> _REQUIRED ACTION_: Two lines in the data below mark the range: the one with "Gleichzeitig lieben Menschen" and the one with "80 Jahre INGA RUMPF: Die große". Return both, along with every line between them, exactly.

> _INFORMATION SHOWN_:

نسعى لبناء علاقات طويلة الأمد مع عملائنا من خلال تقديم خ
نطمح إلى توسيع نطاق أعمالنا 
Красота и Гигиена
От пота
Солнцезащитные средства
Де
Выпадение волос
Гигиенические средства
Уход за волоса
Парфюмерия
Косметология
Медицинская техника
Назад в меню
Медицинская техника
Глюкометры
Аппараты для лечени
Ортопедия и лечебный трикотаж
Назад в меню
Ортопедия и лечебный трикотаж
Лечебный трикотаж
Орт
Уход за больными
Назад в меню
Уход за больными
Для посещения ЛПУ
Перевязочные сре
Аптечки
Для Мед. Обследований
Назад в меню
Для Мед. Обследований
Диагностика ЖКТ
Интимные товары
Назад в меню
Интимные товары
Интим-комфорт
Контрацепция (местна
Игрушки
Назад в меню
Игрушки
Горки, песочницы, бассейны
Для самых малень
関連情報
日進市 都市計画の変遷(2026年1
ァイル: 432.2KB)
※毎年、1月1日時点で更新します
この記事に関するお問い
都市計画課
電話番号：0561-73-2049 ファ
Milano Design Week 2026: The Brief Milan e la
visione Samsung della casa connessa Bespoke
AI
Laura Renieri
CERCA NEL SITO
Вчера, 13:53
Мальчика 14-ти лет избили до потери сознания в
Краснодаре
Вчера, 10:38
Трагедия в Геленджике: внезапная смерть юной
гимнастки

--

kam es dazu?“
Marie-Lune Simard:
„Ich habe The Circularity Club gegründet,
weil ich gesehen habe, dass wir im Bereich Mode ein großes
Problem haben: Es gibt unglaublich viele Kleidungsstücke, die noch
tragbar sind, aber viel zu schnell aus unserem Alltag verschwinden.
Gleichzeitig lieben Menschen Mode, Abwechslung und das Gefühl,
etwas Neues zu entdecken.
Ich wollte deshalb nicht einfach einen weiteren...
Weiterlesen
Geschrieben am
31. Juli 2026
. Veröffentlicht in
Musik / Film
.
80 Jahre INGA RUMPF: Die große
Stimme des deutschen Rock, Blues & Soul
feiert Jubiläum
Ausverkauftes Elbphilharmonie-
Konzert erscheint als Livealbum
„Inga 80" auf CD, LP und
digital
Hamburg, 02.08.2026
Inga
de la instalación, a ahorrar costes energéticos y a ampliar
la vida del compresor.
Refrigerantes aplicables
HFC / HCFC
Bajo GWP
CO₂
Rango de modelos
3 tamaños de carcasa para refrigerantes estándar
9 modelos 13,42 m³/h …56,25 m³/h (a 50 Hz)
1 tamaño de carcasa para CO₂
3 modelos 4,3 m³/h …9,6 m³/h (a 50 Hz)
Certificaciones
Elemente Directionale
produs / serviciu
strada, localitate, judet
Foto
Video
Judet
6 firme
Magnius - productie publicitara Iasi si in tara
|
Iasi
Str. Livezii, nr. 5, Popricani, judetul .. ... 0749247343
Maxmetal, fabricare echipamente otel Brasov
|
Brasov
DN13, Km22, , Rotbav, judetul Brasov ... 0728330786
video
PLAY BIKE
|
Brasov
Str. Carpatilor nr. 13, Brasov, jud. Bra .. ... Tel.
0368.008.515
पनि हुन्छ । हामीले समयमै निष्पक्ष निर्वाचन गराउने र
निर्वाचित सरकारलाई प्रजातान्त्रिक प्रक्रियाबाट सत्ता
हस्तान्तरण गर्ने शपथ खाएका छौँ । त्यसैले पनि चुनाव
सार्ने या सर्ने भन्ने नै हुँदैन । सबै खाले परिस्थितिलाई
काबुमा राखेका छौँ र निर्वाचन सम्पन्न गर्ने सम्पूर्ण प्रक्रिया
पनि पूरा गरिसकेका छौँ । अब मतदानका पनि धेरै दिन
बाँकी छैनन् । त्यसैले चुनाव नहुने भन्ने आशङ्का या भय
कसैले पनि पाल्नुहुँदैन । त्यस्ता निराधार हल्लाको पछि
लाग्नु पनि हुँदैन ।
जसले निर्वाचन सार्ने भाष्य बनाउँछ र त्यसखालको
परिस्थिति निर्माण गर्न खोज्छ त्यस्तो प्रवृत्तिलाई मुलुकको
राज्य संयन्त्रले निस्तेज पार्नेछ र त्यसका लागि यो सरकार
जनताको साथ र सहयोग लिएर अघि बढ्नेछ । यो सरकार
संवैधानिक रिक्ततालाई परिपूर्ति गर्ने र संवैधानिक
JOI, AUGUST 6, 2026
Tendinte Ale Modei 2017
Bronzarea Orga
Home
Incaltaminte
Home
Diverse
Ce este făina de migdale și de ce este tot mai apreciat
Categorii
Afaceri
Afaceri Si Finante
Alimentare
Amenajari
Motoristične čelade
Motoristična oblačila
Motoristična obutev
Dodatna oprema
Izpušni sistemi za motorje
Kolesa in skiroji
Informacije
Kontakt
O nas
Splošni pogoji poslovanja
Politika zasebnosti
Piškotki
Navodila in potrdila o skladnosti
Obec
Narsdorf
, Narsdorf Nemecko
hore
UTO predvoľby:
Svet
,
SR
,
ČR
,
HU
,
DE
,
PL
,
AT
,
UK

> _RESULT OF THIS TASK_:
Gleichzeitig lieben Menschen Mode, Abwechslung und das Gefühl,
etwas Neues zu entdecken.
Ich wollte deshalb nicht einfach einen weiteren...
Weiterlesen
Geschrieben am
31. Juli 2026
. Veröffentlicht in
Musik / Film
.
80 Jahre INGA RUMPF: Die große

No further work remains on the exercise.